(Data provided begins)

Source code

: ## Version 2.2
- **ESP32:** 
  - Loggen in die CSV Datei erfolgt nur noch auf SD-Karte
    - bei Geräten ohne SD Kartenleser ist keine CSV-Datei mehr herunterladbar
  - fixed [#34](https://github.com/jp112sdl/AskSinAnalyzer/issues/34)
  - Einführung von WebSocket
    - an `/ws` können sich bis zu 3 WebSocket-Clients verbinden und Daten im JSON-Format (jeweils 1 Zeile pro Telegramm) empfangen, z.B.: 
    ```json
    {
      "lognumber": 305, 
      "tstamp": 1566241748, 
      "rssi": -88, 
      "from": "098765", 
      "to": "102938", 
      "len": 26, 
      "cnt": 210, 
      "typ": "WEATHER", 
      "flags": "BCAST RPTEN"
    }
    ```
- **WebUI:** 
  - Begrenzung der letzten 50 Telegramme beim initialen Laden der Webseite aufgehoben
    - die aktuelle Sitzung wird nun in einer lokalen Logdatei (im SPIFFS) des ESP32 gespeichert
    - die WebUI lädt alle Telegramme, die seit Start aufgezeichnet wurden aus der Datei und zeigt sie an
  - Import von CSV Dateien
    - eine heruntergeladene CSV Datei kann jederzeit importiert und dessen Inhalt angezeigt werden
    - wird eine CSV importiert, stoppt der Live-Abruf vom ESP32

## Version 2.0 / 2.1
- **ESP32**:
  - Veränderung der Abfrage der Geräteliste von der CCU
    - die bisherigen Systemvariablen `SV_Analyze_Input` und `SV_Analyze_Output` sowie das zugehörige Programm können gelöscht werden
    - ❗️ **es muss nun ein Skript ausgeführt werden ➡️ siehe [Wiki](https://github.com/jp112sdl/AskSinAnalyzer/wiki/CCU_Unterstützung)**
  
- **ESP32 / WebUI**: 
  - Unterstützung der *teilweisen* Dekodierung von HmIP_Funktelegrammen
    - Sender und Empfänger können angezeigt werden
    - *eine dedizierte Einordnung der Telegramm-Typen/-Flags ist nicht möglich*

(Data provided ends)

• [Exercise brief]:
When the line with "- Veränderung der" is reached in the data above, begin copying, and stop after the line with "- die bisherigen"; copy each line exactly, both ends included.

• [Solution to this task]:
  - Veränderung der Abfrage der Geräteliste von der CCU
    - die bisherigen Systemvariablen `SV_Analyze_Input` und `SV_Analyze_Output` sowie das zugehörige Programm können gelöscht werden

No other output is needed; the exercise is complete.